Alors davantage connu pour ses rôles de cow-boy, Clint Eastwood devenait en 1971 une icône du cinéma d'action en campant pour la première fois le mythique Harry Callahan. Encore tout jeune réalisateur (son premier film, le curieux Un Frisson dans la nuit, sortira quelques semaines avant Dirty Harry), il confie la mise en scène à son ami et mentor Don Siegel, un des rares cinéastes formé à l'école des studios à avoir beaucoup tourné sous le Nouvel Hollywood. Harry Callahan, flic solitaire et aux méthodes peu consensuelles se retrouve chargé de l'enquête sur un serial killer choisissant ses victimes sans logique particulière et qui ne tarde pas à faire chanter le maire pour obtenir une rançon.

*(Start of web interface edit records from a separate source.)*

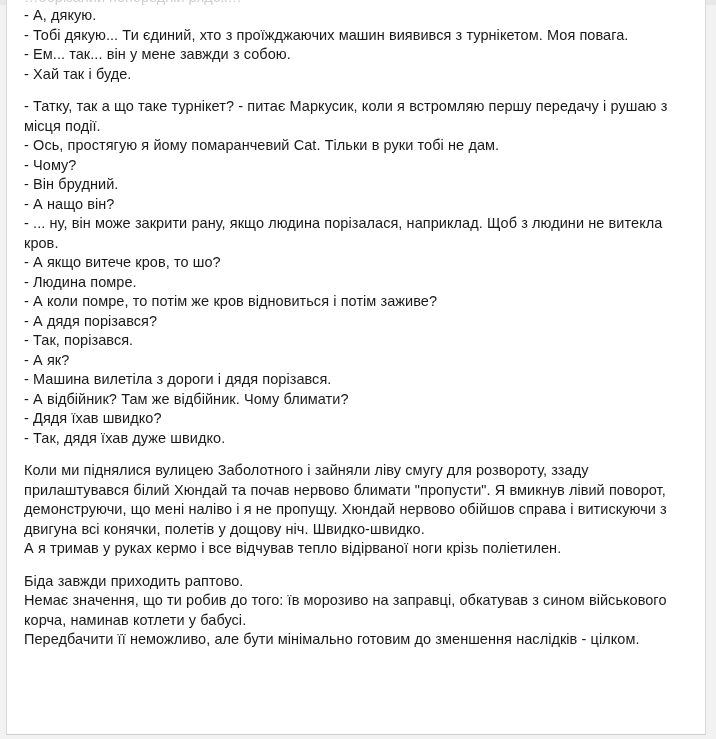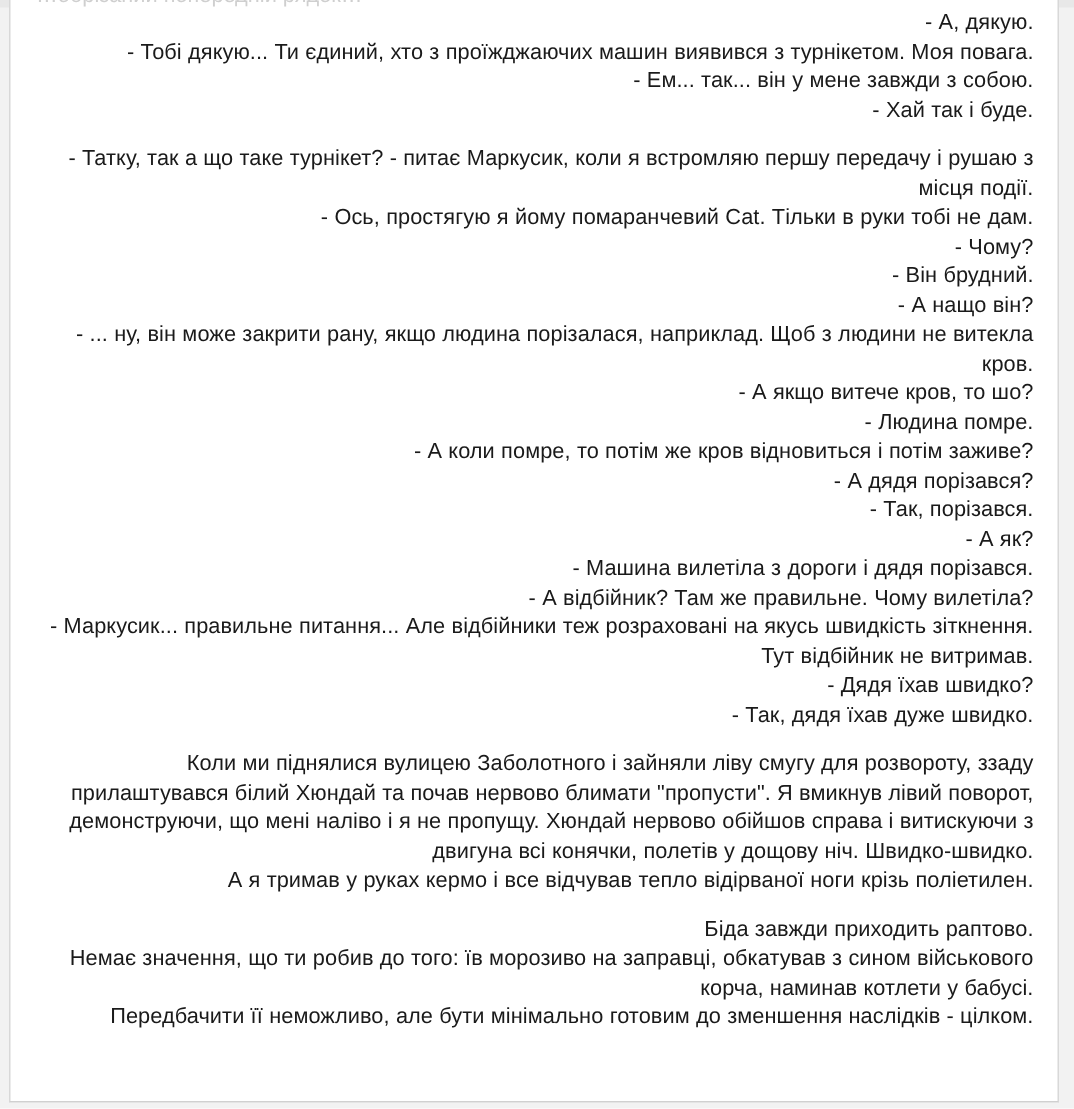"- А, дякую." .para .line { text-align: right -> none }
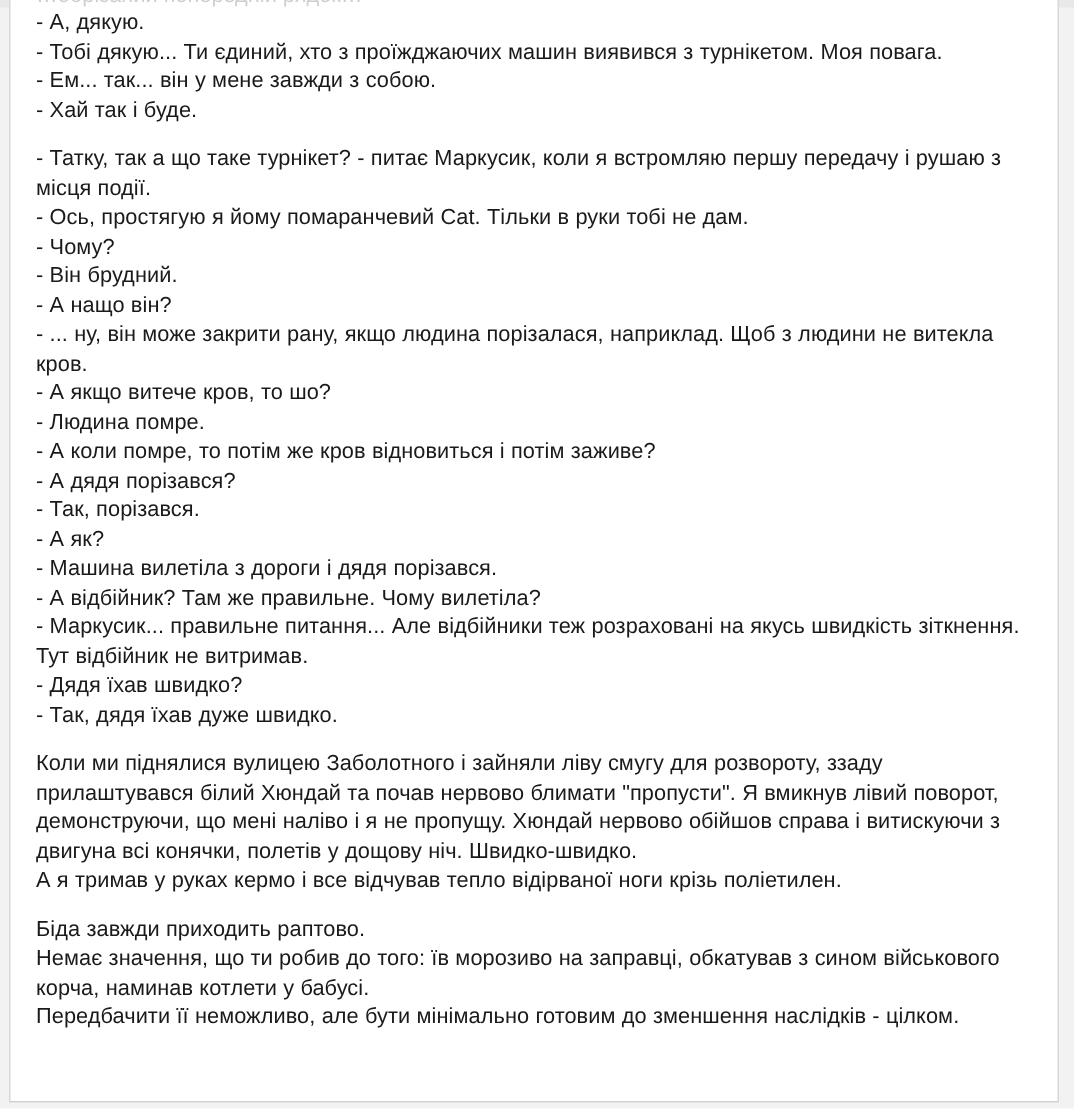"- А відбійник? Там же" span.line { text: правильне. Чому вилетіла -> відбійник. Чому блимати }
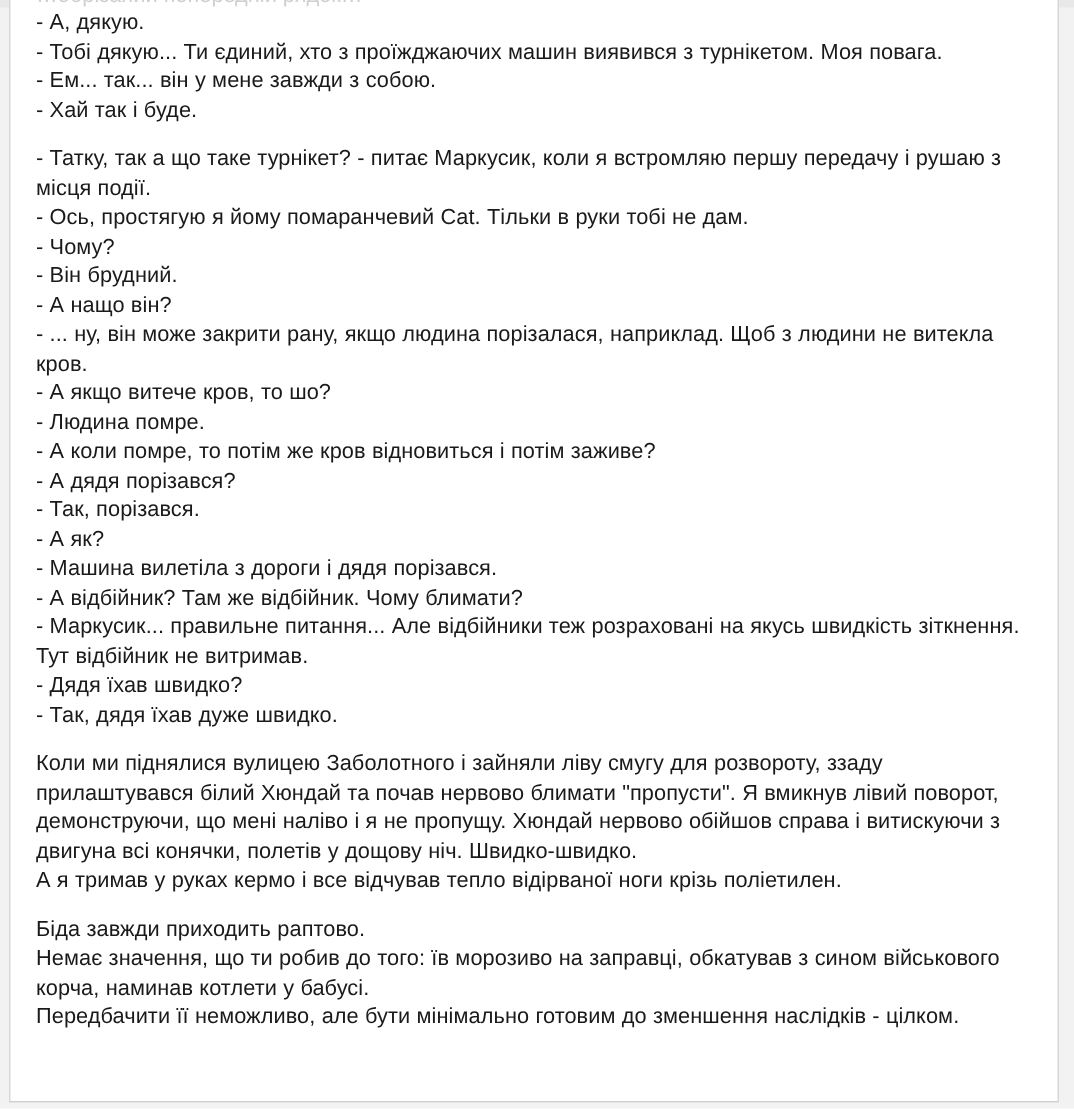"- Маркусик... правильне питання... Але" span.line { html: <span>- Маркусик... правильне питання... Але відбійники теж розраховані на якусь швидкість зіткнення. Тут відбійник не витримав.</span> -> none }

On a beaucoup écrit sur le fascisme supposé du film. Il serait temps de mettre fin à ces grotesques opinions relevants plus de l'hystérisation du débat politique que du jugement artistique. En effet, à aucun moment on ne peut reprocher le film d'être susceptible de prôner des valeurs d'extrême droite. Le racisme supposé de Harry relève plus de l'humour et d'une misanthropie plus ou moins feinte que d'une réalité : ses meilleurs amis sont finalement le médecin noir et son coéquipier hispanique, et il s'amuse même de sa réputation de misanthrope. Quand à l'apologie de la justice expéditive, on a beau chercher, elle est aux abonnés absents. En effet, il faut attendre longtemps pour que Harry franchisse la barrière légale : cette scène (celle du stade) n'intervient qu'après que Harry ai tenté de jouer le jeu de Scorpio et ai fini blessé. Mais il ne faut pas oublier que le film s'inspire grandement du tueur du Zodiaque, ayant sévi pendant des années et dont les journaux se sont fait l'écho à grande échelle. Ainsi, plutôt que de prôner l'auto justice, le film interroge surtout sur la capacité des institutions traditionnelles à affronter ces nouveaux tueurs. Plus qu'une revendication politique, une interrogation qui se révèle assez dérangeante moralement, ce qui explique peut-être que le film ait autant déplu.
Mais il ne faut pas oublier que le but de Eastwood et Siegel est avant tout d'offrir un film policier efficace et divertissant. Et on rejoint en ce sens le paragraphe précédent : le personnage de Harry est , me semble-t-il, profondément inspiré des cow-boys joués auparavant par Eastwood. Ainsi, son caractère outrancier vient du fait que nous sommes face à un western urbain. La mise en scène de Siegel ne fait aucun doute là-dessus (voir la scène où Harry attend en haut d'un pont que le bus scolaire arrive a son niveau, où les scènes de fusillades, filmées comme un duel westernien). En ce sens, Siegel réussit son challenge : livrer une nouvelle référence du polar et faire de Eastwood une icône du cinéma d'action. On regrettera juste que l'enquête ne soit pas toujours très passionnante, faute à un « méchant », pas forcément très intéressant.